## Task details
Beneath this line are the data; copy exactly the part of them that opens with the line containing "block at [83, 372, 182, 451]" and closes with the line containing "wooden block at [177, 364, 217, 412]", and only that part.

Photographed scenes with cuboids
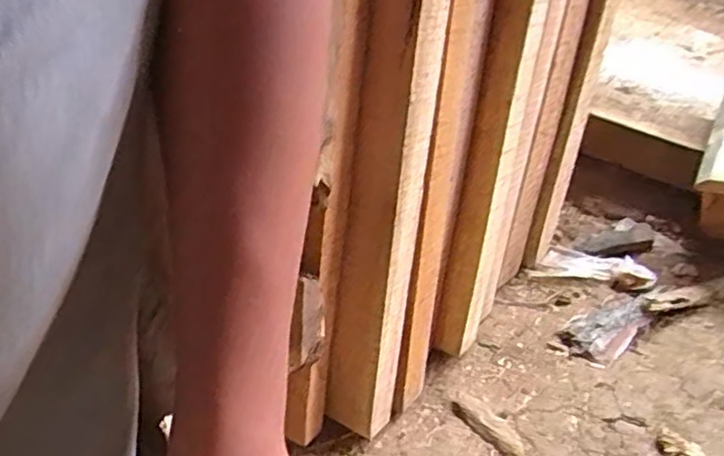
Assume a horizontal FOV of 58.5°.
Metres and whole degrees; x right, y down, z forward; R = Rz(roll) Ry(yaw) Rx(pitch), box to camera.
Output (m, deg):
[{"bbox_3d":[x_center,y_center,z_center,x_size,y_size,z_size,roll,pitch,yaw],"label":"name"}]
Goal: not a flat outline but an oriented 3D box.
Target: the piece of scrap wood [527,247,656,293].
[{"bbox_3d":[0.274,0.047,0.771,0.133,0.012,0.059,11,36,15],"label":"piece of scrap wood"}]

==

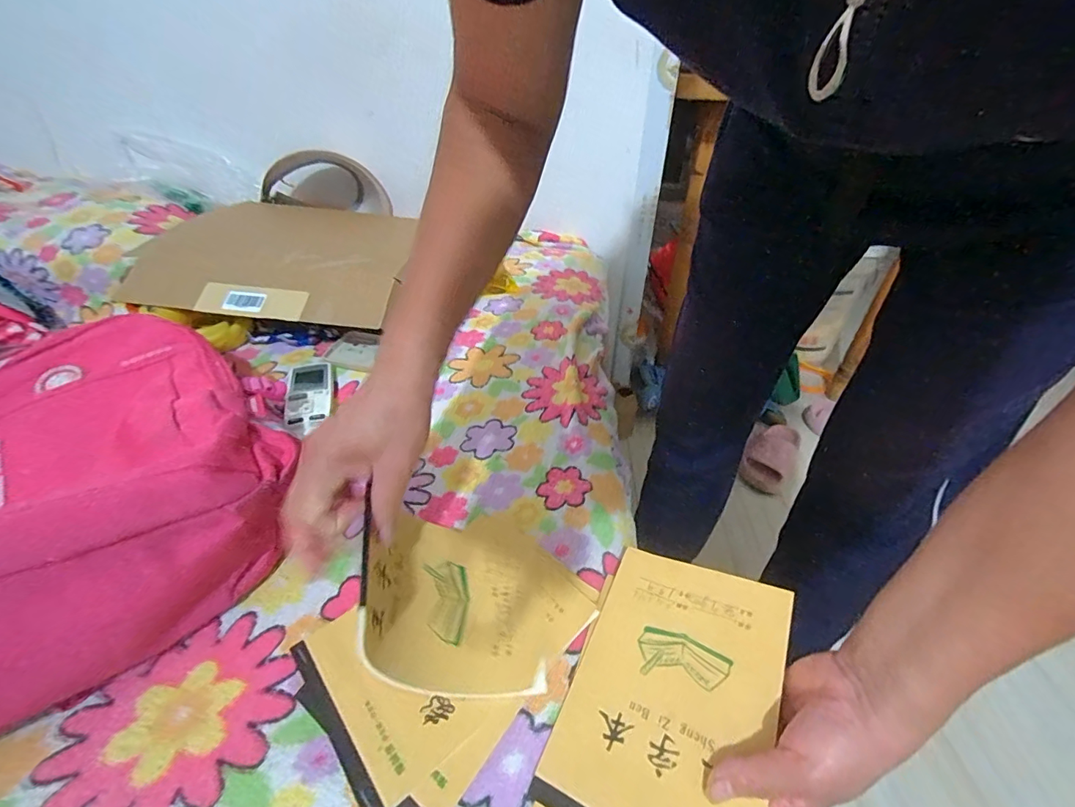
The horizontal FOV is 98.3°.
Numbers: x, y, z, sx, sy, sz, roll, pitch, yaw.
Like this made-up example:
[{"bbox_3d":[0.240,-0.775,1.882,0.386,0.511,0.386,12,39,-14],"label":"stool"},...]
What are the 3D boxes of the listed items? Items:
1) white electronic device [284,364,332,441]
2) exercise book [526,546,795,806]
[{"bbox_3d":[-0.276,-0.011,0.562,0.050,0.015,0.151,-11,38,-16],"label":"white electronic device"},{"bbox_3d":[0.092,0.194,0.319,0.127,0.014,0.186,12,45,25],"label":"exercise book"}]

--

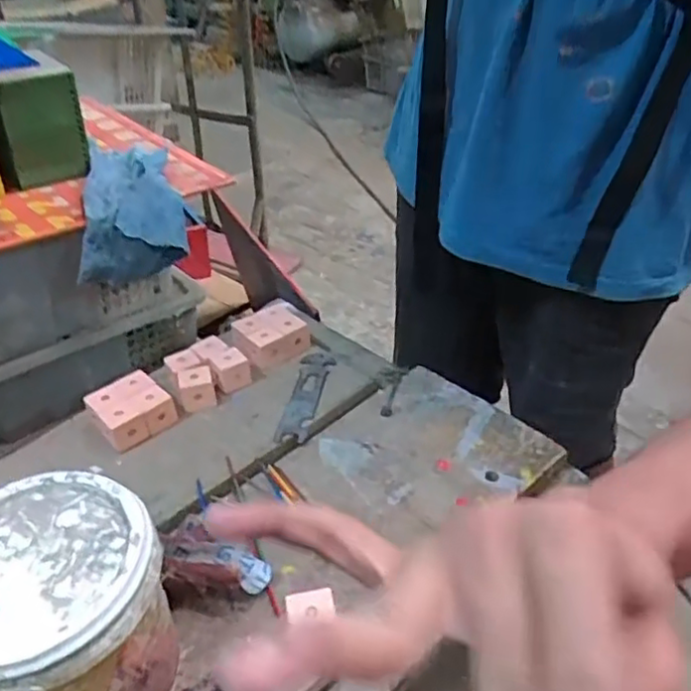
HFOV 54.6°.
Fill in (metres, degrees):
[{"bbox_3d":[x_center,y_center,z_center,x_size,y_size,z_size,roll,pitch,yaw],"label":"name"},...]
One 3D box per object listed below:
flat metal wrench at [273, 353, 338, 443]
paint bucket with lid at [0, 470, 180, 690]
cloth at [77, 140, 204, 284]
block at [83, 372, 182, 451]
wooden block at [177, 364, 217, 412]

## Written answer
block at [83, 372, 182, 451]
wooden block at [177, 364, 217, 412]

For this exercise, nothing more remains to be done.